Although Danforth defended Budde and her sermon, he also said there should be limits in utilizing a prophetic critique. He especially sees this given the acrimony in politics and the broader culture. He hopes for more of what he calls “a ministry of reconciliation and of empathy and of trying to understand people.”

“The prophetic style is to get in the face of people. And I think today, when everybody’s in the face of everybody, that we have maybe a different kind of message, which is empathetic and trying to understand where people come from,” he told me.

Danforth said he’s not talking about how a preacher like Budde might respond to Trump. After all, he himself has criticized Trump, saying a few days before the 2024 election that “nobody has done more damage to the country.” But as Danforth wants his Republican Party to abandon Trump and believes the president should receive prophetic critiques, the former senator expresses empathy when dealing with Trump’s followers.

“Joe Blow, who lives in Bolivar Missouri, is not some angry, mean, racist-type person. So I think trying to understand that person, I think that that’s the best style,” Danforth said. “The ministry of reconciliation is, to me, the most fruitful and also something that speaks both to religion and politics. I think that from the standpoint of religion, you know, in Christ all things hold together. And the prayer of Jesus that we all should be one. I think that was my basic message.”

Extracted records
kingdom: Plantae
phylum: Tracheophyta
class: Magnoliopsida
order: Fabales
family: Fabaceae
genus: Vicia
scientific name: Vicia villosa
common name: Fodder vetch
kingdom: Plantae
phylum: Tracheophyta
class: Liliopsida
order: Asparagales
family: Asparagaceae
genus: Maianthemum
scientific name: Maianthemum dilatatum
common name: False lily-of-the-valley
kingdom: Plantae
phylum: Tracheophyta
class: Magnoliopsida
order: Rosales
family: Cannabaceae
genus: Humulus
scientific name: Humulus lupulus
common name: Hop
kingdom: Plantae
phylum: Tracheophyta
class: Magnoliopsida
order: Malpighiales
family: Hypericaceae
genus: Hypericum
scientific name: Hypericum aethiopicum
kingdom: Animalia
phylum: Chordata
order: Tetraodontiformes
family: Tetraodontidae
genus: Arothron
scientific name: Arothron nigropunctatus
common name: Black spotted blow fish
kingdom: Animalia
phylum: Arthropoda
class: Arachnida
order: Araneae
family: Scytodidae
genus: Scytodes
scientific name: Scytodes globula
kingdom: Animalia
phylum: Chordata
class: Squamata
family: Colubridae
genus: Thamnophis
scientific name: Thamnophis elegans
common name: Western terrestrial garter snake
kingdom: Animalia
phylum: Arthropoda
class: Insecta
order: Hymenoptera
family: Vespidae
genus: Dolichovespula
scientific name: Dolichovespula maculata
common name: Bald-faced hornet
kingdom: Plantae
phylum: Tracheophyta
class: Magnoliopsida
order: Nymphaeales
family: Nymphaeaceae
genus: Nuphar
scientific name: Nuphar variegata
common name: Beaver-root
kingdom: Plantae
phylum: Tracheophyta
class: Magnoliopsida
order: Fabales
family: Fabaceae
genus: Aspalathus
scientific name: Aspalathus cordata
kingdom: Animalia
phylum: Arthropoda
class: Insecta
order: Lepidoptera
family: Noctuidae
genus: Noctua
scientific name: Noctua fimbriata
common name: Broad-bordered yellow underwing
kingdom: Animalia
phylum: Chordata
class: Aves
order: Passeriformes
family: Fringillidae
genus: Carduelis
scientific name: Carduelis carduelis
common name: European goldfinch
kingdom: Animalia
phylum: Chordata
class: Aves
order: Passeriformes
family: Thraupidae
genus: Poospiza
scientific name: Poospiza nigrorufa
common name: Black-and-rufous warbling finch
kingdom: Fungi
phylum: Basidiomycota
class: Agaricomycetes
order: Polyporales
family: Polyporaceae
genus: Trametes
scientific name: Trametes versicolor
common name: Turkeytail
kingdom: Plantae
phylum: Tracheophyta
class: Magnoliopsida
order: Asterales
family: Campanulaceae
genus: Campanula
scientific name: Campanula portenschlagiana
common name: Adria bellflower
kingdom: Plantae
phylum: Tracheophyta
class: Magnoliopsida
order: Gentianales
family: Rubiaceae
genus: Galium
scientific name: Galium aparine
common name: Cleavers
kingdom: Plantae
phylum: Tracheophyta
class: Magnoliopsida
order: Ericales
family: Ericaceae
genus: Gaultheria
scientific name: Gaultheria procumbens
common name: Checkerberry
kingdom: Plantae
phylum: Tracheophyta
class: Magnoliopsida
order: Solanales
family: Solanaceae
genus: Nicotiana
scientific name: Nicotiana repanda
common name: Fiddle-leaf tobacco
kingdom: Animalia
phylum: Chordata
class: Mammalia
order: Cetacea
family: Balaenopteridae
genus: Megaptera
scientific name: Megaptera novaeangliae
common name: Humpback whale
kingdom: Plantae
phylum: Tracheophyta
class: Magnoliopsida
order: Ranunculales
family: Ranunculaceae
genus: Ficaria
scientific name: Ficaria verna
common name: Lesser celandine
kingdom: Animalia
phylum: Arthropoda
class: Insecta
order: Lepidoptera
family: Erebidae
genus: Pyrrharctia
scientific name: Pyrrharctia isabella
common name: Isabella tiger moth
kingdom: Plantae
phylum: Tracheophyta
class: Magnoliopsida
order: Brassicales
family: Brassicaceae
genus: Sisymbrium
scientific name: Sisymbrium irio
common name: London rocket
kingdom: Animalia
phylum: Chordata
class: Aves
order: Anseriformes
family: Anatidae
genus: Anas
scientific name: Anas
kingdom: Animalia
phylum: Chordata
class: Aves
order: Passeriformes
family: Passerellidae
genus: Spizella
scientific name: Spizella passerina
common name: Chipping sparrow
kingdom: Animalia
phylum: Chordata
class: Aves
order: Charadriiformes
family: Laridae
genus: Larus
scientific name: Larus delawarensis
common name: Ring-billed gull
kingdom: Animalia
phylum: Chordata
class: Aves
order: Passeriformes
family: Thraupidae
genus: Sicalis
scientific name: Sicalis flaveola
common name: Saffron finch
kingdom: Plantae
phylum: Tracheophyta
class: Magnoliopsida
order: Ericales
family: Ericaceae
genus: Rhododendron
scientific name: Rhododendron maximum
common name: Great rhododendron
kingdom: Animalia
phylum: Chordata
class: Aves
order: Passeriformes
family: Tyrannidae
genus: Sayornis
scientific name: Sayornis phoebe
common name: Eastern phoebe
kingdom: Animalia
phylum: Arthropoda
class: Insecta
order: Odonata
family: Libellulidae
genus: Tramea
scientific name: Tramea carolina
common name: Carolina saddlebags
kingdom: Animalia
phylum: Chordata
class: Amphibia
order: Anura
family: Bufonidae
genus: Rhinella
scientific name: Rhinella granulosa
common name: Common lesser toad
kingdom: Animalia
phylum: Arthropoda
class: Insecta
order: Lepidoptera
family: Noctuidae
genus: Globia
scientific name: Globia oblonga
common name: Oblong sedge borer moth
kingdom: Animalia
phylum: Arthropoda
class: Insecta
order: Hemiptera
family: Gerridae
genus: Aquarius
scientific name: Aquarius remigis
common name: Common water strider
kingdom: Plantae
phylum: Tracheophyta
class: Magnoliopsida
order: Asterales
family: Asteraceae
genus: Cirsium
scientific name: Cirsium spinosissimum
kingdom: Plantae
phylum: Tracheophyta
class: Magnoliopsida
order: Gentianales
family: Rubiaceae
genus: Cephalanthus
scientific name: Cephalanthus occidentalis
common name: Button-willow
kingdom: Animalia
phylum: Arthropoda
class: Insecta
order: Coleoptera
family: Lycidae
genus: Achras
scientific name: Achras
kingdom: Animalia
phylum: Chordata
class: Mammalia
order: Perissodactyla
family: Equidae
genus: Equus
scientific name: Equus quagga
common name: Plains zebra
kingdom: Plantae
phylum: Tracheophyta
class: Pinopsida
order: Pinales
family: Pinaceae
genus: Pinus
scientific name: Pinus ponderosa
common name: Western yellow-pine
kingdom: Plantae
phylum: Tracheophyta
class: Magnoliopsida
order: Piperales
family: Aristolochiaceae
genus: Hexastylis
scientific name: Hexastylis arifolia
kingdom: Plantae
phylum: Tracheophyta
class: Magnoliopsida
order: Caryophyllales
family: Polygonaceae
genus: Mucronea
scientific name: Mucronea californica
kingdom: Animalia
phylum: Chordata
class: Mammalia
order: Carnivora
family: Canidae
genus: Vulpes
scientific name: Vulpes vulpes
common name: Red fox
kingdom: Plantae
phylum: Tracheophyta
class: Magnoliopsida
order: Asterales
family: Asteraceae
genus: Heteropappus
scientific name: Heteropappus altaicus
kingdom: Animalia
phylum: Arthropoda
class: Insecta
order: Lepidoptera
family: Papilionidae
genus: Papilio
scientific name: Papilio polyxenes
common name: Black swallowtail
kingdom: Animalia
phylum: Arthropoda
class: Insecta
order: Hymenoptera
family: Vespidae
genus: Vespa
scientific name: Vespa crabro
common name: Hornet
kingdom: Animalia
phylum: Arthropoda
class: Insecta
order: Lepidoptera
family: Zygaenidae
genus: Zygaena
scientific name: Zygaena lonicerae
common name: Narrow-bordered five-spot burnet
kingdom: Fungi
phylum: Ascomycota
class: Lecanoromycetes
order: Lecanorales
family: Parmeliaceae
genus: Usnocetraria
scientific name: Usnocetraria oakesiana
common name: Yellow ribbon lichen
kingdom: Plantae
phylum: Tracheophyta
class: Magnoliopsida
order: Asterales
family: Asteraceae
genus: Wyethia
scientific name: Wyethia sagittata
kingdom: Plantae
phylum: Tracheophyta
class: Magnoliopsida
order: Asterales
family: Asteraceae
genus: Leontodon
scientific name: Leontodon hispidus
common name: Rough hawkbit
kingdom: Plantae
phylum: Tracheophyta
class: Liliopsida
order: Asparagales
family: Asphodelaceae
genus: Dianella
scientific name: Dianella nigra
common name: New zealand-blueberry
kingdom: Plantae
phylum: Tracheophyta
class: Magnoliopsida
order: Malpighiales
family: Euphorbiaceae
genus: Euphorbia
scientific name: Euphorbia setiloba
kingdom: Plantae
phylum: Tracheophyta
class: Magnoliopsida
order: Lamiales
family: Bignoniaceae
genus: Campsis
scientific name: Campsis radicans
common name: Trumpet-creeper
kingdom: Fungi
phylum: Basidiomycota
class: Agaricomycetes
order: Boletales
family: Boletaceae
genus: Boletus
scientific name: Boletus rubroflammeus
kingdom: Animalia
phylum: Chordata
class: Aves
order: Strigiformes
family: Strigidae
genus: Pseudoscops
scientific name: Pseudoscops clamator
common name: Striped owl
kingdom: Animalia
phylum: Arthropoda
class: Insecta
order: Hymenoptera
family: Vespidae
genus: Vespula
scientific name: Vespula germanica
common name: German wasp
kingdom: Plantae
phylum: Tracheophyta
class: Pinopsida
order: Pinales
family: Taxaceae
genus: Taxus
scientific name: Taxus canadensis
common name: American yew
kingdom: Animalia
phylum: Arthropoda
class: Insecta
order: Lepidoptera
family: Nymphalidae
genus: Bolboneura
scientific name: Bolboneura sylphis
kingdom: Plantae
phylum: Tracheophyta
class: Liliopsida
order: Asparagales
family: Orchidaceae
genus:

Task to complete:
Write the next part of the text about Danforth's views on prophetic critique and reconciliation, starting right after its last sentence. The extracted records have no connection to the text about Danforth's views on prophetic critique and reconciliation.

Exercise answer:
“I think it should be the message of politics too,” he added. “Our work in politics in America and the great project of America has been to hold together a very diverse country with competing interests, and that’s what our Constitution was written to do. That’s how our system is supposed to work. That is what Congress is supposed to be, a place where all kinds of different interests come together and they clash and they compete and they work things out eventually and compromise. So that’s that was my style in politics, and that I think is consistent with what I think my understanding of the church’s mission in America today is, and that is to be the healing force.”

Former U.S. Sen. John Danforth delivers the eulogy for Missouri State Auditor Tom Schweich at The Church of St. Michael and St. George in Clayton, Missouri, on March 3, 2015. (Robert Cohen/St. Louis Post-Dispatch via AP)

This sentiment about empathy didn’t surprise me as it aligns with what Danforth’s been preaching for years as he has lamented the incivility and dishonesty in politics today. Like in a 2022 sermon at the nation’s largest United Methodist church amid a contentious midterm election season. In that message, he noted that “the center is gone” in Congress as “politicians target the extremes” and “politics consists of manufactured rage.” He told stories from his time in the Senate when people developed friendships across party lines as he encouraged those in the congregation to “be agents of change” and “ambassadors of reconciliation.”

“Then in politics, friends could disagree. Now it’s a holy war between good and evil. Candidates win elections and news channels win viewers and social media wins consumers by stoking feelings of grievance, fear, and rage. They demonize opponents,” Danforth said in the sermon. “We can change politics by changing how we treat one another. … We create our culture, for better or worse. We can be coarse and angry. We can be just and kind.”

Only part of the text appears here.